During these turbulent times when many of our rights are trampled and ripped away, the World House Choir will continue to stand up and sing out for justice and for love.
I recently took a deep dive into the World House Choir archives. I was looking mainly to point out to the choir their accomplishments, but I also wanted to show our wider community the role we’ve played.
In the last ten years, the World House Choir has:
- Performed a total of 140+ concerts, programs, memorial services, rallies, and vigils, etc.;
- Performed 15 concerts inside six Ohio prisons;
- Sung 75 programs in Yellow Springs, 25 programs in Dayton and;
- 25 in the surrounding the communities of Wilmington, Kettering, Urbana, Fairborn, Beavercreek, Xenia, Springfield, Cincinnati, Columbus, and Wilberforce;
- Drawn singers from Yellow Springs, Dayton, Xenia, Springfield, Cedarville, Jamestown, Fairborn, Beavercreek, Kettering, Urbana, Hamilton, Middletown, Columbus, and Cincinnati.
We’ve participated in the memorial services of people who have sung with us, and we’ve responded and felt honored when asked to sing for memorial services of community members.
We perform annually at the Yellow Spring King Day celebrations, Antioch College graduations, Coretta Scott King events, and other community events, such as singing at the dedication of the Wheeling Gaunt statue and at the rallies held by Yellow Springs young people after the murder of George Floyd.

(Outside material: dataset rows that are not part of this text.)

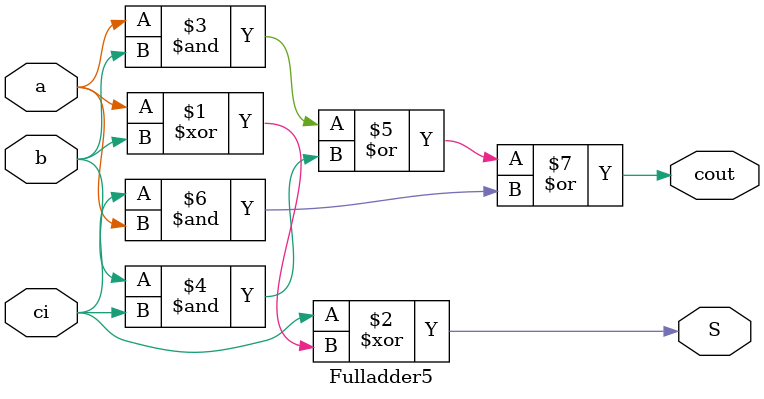
<source format=v>
`timescale 1ns / 1ps
module Fulladder5(
input ci,
input a, b, 
output S,
output cout
    );

assign S = ci ^ ( a ^ b );
assign cout = (a & b) | (b & ci) | (ci & a); 

endmodule
</source>
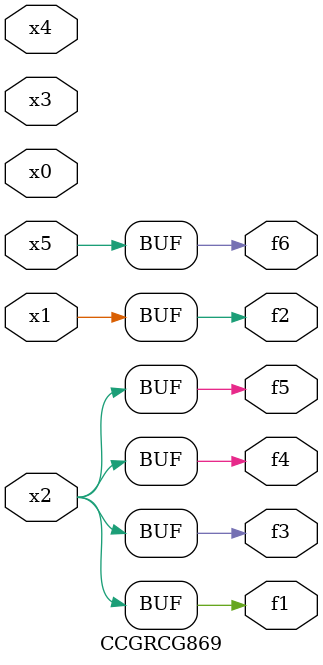
<source format=v>
module CCGRCG869(
	input x0, x1, x2, x3, x4, x5,
	output f1, f2, f3, f4, f5, f6
);
	assign f1 = x2;
	assign f2 = x1;
	assign f3 = x2;
	assign f4 = x2;
	assign f5 = x2;
	assign f6 = x5;
endmodule

</source>
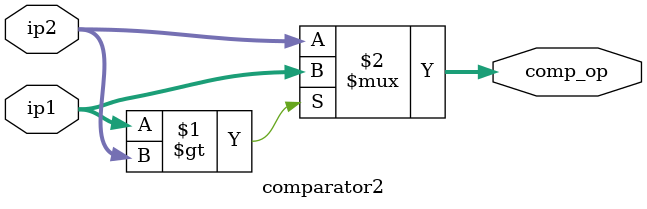
<source format=v>
`timescale 1ns / 1ps

module comparator2(
    input [7:0] ip1,
    input [7:0] ip2,
    output [7:0] comp_op);
    
    assign comp_op = (ip1>ip2)?ip1:ip2;
endmodule
//master_rst?32'h0:(rst?(32'h0):
</source>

We’ve sung in services at our local Presbyterian Church as well as celebrations at the Friends Meeting and the AME church. We’ve sung for the Progressive Baptists Conference in Dayton and the Women’s Missionary Society of the AME in Columbus.
We’ve collaborated with choruses at Central State University and with singers in the Jeremy Winston Chorale. We’ve sung at area colleges: Sinclair College, Central State University, and Wilmington College.
As a community-based arts organization, we want to reflect and respond to the needs of our community. Our mission lays out our vision:
To perform music that motivates and inspires our communities toward justice, diversity, inclusion, and equality as we strive for peace and build our web of mutuality.
Something not so obvious, perhaps, is the fact we sing music by a mix of choral creatives, highlighting in particular arrangers and composers of color, as well as women composers and arrangers, all from underrepresented communities. We have commissioned new works from a diverse array of musicians. We have included returning citizens [formally incarcerated] singers since our beginning and we have commissioned returning citizen composers to write music for us.
Our annual self-produced concerts reflect movements and timely justice struggles:
- Love Makes a Family [2014]
- Come Sit at the Welcome Table [2016]
- Together We Bring on the Light with Melanie DeMore [2017]
- Bayard Rustin: The Man Behind the Dream [2018]
- Wade In: A Call to Action on Climate Change/Climate Justice [2019]
- Missa Gaia: Mass in Celebration of the Earth [2015 & 2019]
- Solidarity Dividend: A Concert with Returning Citizens [2022]
- Rise Up. Sing Out. March On [2022]
- Bread & Roses; A Celebration of International Women’s Day [2023]
- Standing on the Side of Love and Justice [2023]
As we celebrate a decade of singing together with the aim to inspire positive social change through music, we are grateful for the strong support of our singers and our community — our World House. We could not have done this without you.